Given the indictments and criminal charges circling the Los Angeles Department of Water and Power, at least one resident, David Peterson, has reached out to the Pacific Palisades Community Council, asking them to address the corruption.

“This is unbelievable,” Peterson wrote in a note to PPCC President David Card and Secretary Chris Spitz, explaining that the LADWP ignored the specific warning of the California State Auditor not to implement its new billing system in 2014. The system proved to be a disaster and several class actions were filed against the DWP.

The City Attorney’s Office, with the help of the head of the LADWP, had its own lawyers draft and file a class action against the City itself, hide the fact that the complaint was drafted by the City itself, and then settled the class action (with litigant Antwon Jones) on more favorable terms for the City (not the ratepayers) and the LADWP.

The City filed a $100 million lawsuit against PricewaterhouseCoopers (PwC) for installing the faulty billing system, but attorneys for PwC discovered that the City had drafted a complaint against itself to get less for the ratepayers.

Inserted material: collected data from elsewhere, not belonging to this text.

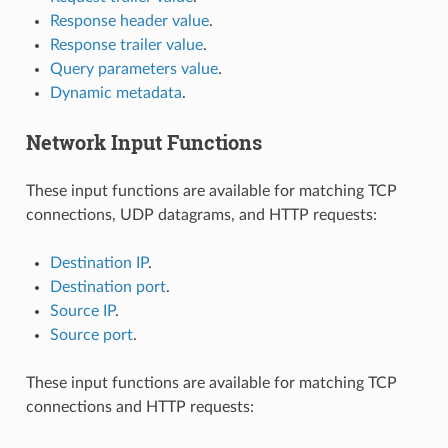
Response header value
.
Response trailer value
.
Query parameters value
.
Dynamic metadata
.
Network Input Functions
These input functions are available for matching TCP
connections, UDP datagrams, and HTTP requests:
Destination IP
.
Destination port
.
Source IP
.
Source port
.
These input functions are available for matching TCP
connections and HTTP requests:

The FBI started an investigation in July 2019, and arrests so far include Paul Paradis (former lawyer in the City Attorney’s Office), former DWP chief executive David Wright (appointed by Mayor Eric Garcetti), David Alexander (former LADWP executive) and Pacific Palisades resident Thom Peters (senior official in the City Attorney’s Office). Peterson was charged on January 10 in Federal Court for aiding and abetting extortion.

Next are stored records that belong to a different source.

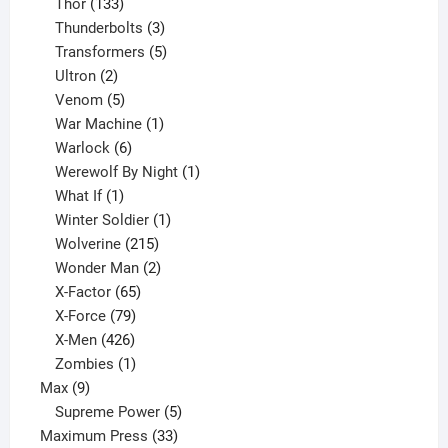
133
product
Thor
133
products
3
Thunderbolts
3
products
5
Transformers
5
2
products
Ultron
2
products
5
Venom
5
products
1
War Machine
1
6
product
Warlock
6
products
1
Werewolf By Night
1
1
product
What If
1
product
1
Winter Soldier
1
product
215
Wolverine
215
products
2
Wonder Man
2
65
products
X-Factor
65
products
79
X-Force
79
products
426
X-Men
426
products
1
Zombies
1
9
product
Max
9
products
5
Supreme Power
5
33
products
Maximum Press
33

The judge overseeing this case in civil court has already fined the City $2.5 million for its misconduct and lying during the discovery process.

The latest revelation is that one of City Attorney Mike Feuer’s top deputies threatened to fire one of the City’s outside counsels unless he paid off a disgruntled ex-employee who was going to provide PwC’s lawyers with the documents the City had been trying to hide for two years. The City’s outside lawyer paid the ex-employee $800,000 to keep quiet.

In December, the five-member board of LADWP Commissioners told City Attorney Feuer that they wanted an independent counsel, and taxpayers now have to pay the city’s attorneys and outside counsel.

DWP Board Commissioner President Cynthia McClain-Hill said in a statement: “The Board of Commissioners must have complete confidence in the legal advice and recommendations it receives from the lawyers engaged to protect and defend the interests of the LADWP and its customers.”

Peterson explained to the PPCC’s Card and Spitz that even as utility prices for power and water go up, “we have not heard one peep from the Mayor, the City Attorney or from any member of the City Council.”  (Editor’s note: In 2020, the DWP transferred $320 million to the City. The utility holds $1.6 billion in cash reserves.)

An attorney and long-time resident, Peterson is asking the Community Council to put this item on an upcoming agenda. He’s also urging other neighborhood councils to demand that the DWP and the City Attorney’s Office address the overbilling and corruption.

 One mayoral candidate, Mel Wilson, a San Fernando Valley businessman, is urging the public to protest by not paying their bills until the last minute.

“They haven’t been nice to us, so why should we be nice to them? Let them wait,” he said, and also urged an independent investigation of the DWP.